During the entire process, Hunter did give thought to creating a wood-polymer hybrid that would rely on 3D plastic parts for ergonomics while maintaining the wood resonance that gives most instruments such a rich sound. Despite not creating a hybrid for the contest specifically, it’s an idea Frank DeFalco, manager of Canada Makes, wholeheartedly supports.
“I think a hybrid instrument made from wood and polymer materials is certainly realistic and would make these instruments more accessible and cheap,” he said. “One of the misconceptions we’re still seeing about 3D printed objects like this is that it’s worse or better than the original material. It’s not worse or better, it’s just different.”

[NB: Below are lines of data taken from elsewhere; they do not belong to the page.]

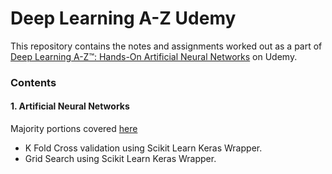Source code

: # Deep Learning A-Z Udemy

This repository contains the notes and assignments worked out as a part of [Deep Learning A-Z™: Hands-On Artificial Neural Networks](https://www.udemy.com/deeplearning/learn/v4/content) on Udemy.

### Contents
#### 1. Artificial Neural Networks
Majority portions covered [here](https://github.com/nevinbaiju/Machine-Learning-A-Z_Udemy)
- K Fold Cross validation using Scikit Learn Keras Wrapper.
- Grid Search  using Scikit Learn Keras Wrapper.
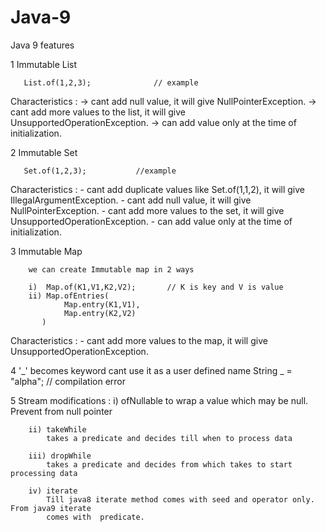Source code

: # Java-9
Java 9 features

1 Immutable List

       List.of(1,2,3);              // example

  Characteristics :
           -> cant add null value, it will give NullPointerException.
           -> cant add more values to the list, it will give UnsupportedOperationException.
           -> can add value only at the time of initialization.

 2 Immutable Set
       
       Set.of(1,2,3);           //example
       
   Characteristics :
           - cant add duplicate values like Set.of(1,1,2), it will give IllegalArgumentException.
           - cant add null value, it will give NullPointerException.
           - cant add more values to the set, it will give UnsupportedOperationException.
           - can add value only at the time of initialization.

  3 Immutable Map

        we can create Immutable map in 2 ways

        i)  Map.of(K1,V1,K2,V2);       // K is key and V is value
        ii) Map.ofEntries(
                Map.entry(K1,V1),
                Map.entry(K2,V2)
           )

   Characteristics :
           - cant add more values to the map, it will give UnsupportedOperationException.


  4 '_' becomes keyword
        cant use it as a user defined name
            String _ = "alpha";        // compilation error


  5 Stream modifications :
        i) ofNullable
            to wrap a value which may be null. Prevent from null pointer

        ii) takeWhile
            takes a predicate and decides till when to process data

        iii) dropWhile
            takes a predicate and decides from which takes to start processing data

        iv) iterate
            Till java8 iterate method comes with seed and operator only. From java9 iterate
            comes with  predicate.
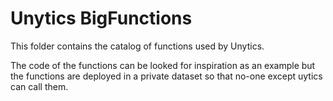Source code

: # Unytics BigFunctions

This folder contains the catalog of functions used by Unytics.

The code of the functions can be looked for inspiration as an example but the functions are deployed in a private dataset so that no-one except uytics can call them.
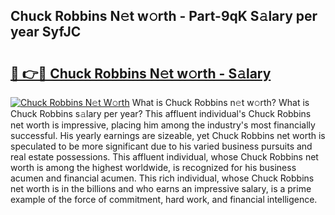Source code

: ## Chuck Robbins N𝚎t w𝚘rth - Part-9qK S𝚊lary per year SyfJC

# <h2><a href="http://gc58xn.nevu.top/?p=Chuck+Robbins">🔗 👉🔴 Chuck Robbins N𝚎t w𝚘rth - S𝚊lary</a></h2>

[![Chuck Robbins N𝚎t W𝚘rth](https://i.imgur.com/Oavwk0R.jpeg)](http://gc58xn.nevu.top/?p=Chuck+Robbins)
What is Chuck Robbins n𝚎t w𝚘rth? What is Chuck Robbins s𝚊lary per year?
This affluent individual's Chuck Robbins net worth is impressive, placing him among the industry's most financially successful. His yearly earnings are sizeable, yet Chuck Robbins net worth is speculated to be more significant due to his varied business pursuits and real estate possessions. This affluent individual, whose Chuck Robbins net worth is among the highest worldwide, is recognized for his business acumen and financial acumen. This rich individual, whose Chuck Robbins net worth is in the billions and who earns an impressive salary, is a prime example of the force of commitment, hard work, and financial intelligence.
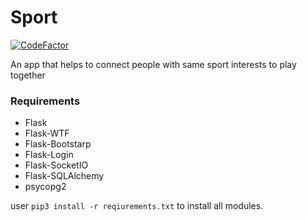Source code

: # Sport

[![CodeFactor](https://www.codefactor.io/repository/github/werozel/sport/badge)](https://www.codefactor.io/repository/github/werozel/sport)

An app that helps to connect people with same sport interests to play together


### Requirements

* Flask
* Flask-WTF
* Flask-Bootstarp
* Flask-Login
* Flask-SocketIO
* Flask-SQLAlchemy
* psycopg2

user `pip3 install -r reqiurements.txt` to install all modules.
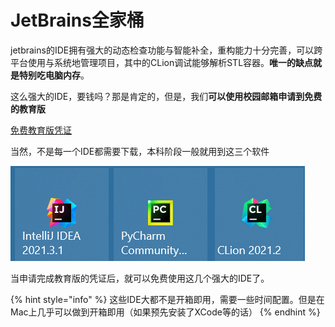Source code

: # JetBrains全家桶

jetbrains的IDE拥有强大的动态检查功能与智能补全，重构能力十分完善，可以跨平台使用与系统地管理项目，其中的CLion调试能够解析STL容器。**唯一的缺点就是特别吃电脑内存**。

这么强大的IDE，要钱吗？那是肯定的，但是，我们**可以使用校园邮箱申请到免费的教育版**

[免费教育版凭证](https://www.jetbrains.com/community/education/#students)

当然，不是每一个IDE都需要下载，本科阶段一般就用到这三个软件

![](../../.gitbook/assets/无标题.png)

当申请完成教育版的凭证后，就可以免费使用这几个强大的IDE了。

{% hint style="info" %}
这些IDE大都不是开箱即用，需要一些时间配置。但是在Mac上几乎可以做到开箱即用（如果预先安装了XCode等的话）
{% endhint %}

As the winner of the contest Hunter received the KUN Prize, valued at over $35k, which includes a fabrication and fitting budget; a 5 minute piece of music commissioned for the instrument; performance of the instrument at the Ottawa Symphony Orchestra’s 3D StringTheory concert on November 4; and a $5k cash prize.
The concert will also feature the contest’s runners-up and their instruments. Included will be Jared Kozub, an engineer from Winnipeg, who combined an innovative pitch shifting mechanism for the ocarina with ergonomic considerations for improved hand position.
In addition, Victor Martinez, a designer, instructor, and faculty member at Wilson School of Design, Kwantlen Polytechnic University (BC) created an electric violin which includes a new chin rest and shoulder rest system that adapts to the physiology of the performer.
For the future, Hunter believes there are commercial possibilities for his and other 3D printed instrumnets but he doesn’t have any immediate plans.